Smoke & Carbon Monoxide Alarm Requirements for Landlords
Under current UK legislation if you are a landlord looking to rent out your property you must have a Smoke Alarm fitted on each storey of your rental property. Additionally, if you have solid fuel fires/stoves in your property you are also required to supply and fit a Carbon Monoxide alarms.
Smoke and Carbon Monoxide Alarm (England) Regulations 2015
The Smoke and Carbon Monoxide Alarm (England) Regulations 2015 came into force on 1st October 2015 bringing important changes, stating that smoke alarms need to be installed on every storey of rented residential properties. In addition to this, the legislation also states that Carbon Monoxide alarms must be installed in any room containing a solid fuel burning device (e.g. a coal fire, or a wood burning stove).
The aim of this legislation is to ensure that all rented properties and their residents are adequately protected against the risk of fire and carbon monoxide poisoning which can obviously pose not only a serious threat to tenant safety but also cause costly damage to the property. The regulations also help to clarify your responsibilities as a landlord regarding this.
Failure to comply with this legislation can lead to a civil penalty being imposed of up to £5,000.
Before any new Tenancy
Following the initial installation of the alarms, it is also the responsibility of the landlord to ensure that these alarms are checked and are in full working order before the start of each new tenancy. We would advocate that you document the checks, and condition of the alarms on commencement of every new tenancy.
Why do I need to install these alarms?
It is expected that by enforcing the installation of smoke and carbon monoxide alarms that at least 25 deaths and nearly 700 injuries caused by fire and carbon monoxide poisoning will be prevented per year. Statistics show that people are 4 times more likely to die in a house fire when there are no smoke alarms installed.

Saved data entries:
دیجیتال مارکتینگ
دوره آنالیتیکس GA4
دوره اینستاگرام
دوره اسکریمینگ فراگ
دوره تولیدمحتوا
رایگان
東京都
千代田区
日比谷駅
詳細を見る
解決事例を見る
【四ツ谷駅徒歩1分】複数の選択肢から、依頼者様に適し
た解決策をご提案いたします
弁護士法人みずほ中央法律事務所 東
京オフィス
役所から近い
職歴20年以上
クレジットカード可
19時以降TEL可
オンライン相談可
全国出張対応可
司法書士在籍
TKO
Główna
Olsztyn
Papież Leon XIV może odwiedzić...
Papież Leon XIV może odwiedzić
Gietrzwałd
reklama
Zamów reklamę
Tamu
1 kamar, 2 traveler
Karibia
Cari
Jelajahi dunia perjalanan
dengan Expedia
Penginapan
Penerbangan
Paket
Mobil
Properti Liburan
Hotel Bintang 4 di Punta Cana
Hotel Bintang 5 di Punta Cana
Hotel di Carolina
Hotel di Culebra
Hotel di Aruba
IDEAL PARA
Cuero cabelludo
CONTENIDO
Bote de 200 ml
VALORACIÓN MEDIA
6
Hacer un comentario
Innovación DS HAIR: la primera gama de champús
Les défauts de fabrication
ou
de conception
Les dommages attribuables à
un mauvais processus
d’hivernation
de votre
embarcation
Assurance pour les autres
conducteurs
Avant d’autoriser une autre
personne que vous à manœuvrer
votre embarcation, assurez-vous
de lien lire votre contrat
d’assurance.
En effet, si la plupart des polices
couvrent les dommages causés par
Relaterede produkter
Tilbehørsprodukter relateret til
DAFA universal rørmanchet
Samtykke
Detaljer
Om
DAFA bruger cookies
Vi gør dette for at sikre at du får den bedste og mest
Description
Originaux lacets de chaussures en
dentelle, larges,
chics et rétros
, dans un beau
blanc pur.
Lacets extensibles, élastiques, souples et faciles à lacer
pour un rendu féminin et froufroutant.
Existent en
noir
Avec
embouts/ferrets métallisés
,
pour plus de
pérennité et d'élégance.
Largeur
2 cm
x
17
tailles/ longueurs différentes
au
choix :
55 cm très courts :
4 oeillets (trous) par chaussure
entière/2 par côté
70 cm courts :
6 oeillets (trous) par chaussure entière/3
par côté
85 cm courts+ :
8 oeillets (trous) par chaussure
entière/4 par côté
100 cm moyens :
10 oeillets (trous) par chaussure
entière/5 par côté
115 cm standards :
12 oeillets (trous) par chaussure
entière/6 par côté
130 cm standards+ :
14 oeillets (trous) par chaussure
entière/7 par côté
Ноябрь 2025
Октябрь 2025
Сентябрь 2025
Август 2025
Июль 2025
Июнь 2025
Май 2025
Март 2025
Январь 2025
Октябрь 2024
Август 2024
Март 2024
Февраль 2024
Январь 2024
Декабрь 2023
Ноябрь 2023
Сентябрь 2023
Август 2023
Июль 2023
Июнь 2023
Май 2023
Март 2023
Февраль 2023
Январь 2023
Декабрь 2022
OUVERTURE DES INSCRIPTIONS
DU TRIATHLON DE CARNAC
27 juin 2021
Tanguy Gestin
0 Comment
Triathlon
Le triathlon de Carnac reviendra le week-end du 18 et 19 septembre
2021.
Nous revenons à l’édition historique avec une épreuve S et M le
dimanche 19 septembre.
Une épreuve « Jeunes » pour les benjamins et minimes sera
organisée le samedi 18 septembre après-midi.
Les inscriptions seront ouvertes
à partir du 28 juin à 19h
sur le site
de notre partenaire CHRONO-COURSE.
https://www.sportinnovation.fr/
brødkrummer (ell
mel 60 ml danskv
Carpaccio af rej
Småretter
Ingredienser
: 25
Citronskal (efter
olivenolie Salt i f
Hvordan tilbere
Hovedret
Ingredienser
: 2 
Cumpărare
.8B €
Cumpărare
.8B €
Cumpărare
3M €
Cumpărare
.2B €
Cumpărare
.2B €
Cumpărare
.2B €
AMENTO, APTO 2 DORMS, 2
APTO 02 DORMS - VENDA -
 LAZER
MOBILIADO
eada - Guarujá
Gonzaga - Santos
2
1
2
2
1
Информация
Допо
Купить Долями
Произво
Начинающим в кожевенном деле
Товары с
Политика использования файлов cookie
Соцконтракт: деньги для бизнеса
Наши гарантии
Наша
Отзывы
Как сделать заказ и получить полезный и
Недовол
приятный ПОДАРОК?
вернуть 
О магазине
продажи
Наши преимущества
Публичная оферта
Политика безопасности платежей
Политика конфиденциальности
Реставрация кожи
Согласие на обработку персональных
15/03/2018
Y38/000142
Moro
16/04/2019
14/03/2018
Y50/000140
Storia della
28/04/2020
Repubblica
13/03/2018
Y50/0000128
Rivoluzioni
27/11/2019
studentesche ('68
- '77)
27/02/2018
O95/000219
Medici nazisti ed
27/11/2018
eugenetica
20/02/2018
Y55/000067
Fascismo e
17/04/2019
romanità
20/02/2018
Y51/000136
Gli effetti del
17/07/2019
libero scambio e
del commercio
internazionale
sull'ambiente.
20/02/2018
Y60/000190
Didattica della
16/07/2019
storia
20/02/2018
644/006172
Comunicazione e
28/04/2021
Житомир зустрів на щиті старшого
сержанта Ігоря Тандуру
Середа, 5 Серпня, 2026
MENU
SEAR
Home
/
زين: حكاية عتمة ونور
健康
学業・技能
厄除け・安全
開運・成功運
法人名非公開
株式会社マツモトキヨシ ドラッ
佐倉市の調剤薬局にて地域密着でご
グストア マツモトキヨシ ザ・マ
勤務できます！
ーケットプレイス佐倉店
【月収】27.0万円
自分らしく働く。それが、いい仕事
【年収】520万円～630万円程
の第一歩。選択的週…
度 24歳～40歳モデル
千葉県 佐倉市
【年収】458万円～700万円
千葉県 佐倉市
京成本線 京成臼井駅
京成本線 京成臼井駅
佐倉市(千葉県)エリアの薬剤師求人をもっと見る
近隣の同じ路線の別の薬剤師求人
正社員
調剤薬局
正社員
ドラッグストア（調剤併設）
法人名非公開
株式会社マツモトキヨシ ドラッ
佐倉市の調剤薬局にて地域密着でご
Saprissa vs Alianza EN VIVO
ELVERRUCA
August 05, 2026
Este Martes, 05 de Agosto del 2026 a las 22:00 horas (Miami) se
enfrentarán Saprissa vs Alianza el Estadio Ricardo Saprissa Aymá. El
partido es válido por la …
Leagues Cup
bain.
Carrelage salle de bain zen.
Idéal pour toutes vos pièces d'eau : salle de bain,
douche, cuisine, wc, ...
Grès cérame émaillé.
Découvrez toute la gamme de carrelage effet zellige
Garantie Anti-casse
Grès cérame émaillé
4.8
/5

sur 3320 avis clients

### LIST OF TASKS
1. Retype the passage of the alarm requirements text from "Before any new" to "install these alarms?".
2. Convert the rows, from the first one through the line with "conducteurs", into a numbered list, omitting blank lines.
The alarm requirements text and the rows were taken from unrelated sources.

### SOLUTIONS BELOW
1.
Before any new Tenancy
Following the initial installation of the alarms, it is also the responsibility of the landlord to ensure that these alarms are checked and are in full working order before the start of each new tenancy. We would advocate that you document the checks, and condition of the alarms on commencement of every new tenancy.
Why do I need to install these alarms?

2.
1. دیجیتال مارکتینگ
2. دوره آنالیتیکس GA4
3. دوره اینستاگرام
4. دوره اسکریمینگ فراگ
5. دوره تولیدمحتوا
6. رایگان
7. 東京都
8. 千代田区
9. 日比谷駅
10. 詳細を見る
11. 解決事例を見る
12. 【四ツ谷駅徒歩1分】複数の選択肢から、依頼者様に適し
13. た解決策をご提案いたします
14. 弁護士法人みずほ中央法律事務所 東
15. 京オフィス
16. 役所から近い
17. 職歴20年以上
18. クレジットカード可
19. 19時以降TEL可
20. オンライン相談可
21. 全国出張対応可
22. 司法書士在籍
23. TKO
24. Główna
25. Olsztyn
26. Papież Leon XIV może odwiedzić...
27. Papież Leon XIV może odwiedzić
28. Gietrzwałd
29. reklama
30. Zamów reklamę
31. Tamu
32. 1 kamar, 2 traveler
33. Karibia
34. Cari
35. Jelajahi dunia perjalanan
36. dengan Expedia
37. Penginapan
38. Penerbangan
39. Paket
40. Mobil
41. Properti Liburan
42. Hotel Bintang 4 di Punta Cana
43. Hotel Bintang 5 di Punta Cana
44. Hotel di Carolina
45. Hotel di Culebra
46. Hotel di Aruba
47. IDEAL PARA
48. Cuero cabelludo
49. CONTENIDO
50. Bote de 200 ml
51. VALORACIÓN MEDIA
52. 6
53. Hacer un comentario
54. Innovación DS HAIR: la primera gama de champús
55. Les défauts de fabrication
56. ou
57. de conception
58. Les dommages attribuables à
59. un mauvais processus
60. d’hivernation
61. de votre
62. embarcation
63. Assurance pour les autres
64. conducteurs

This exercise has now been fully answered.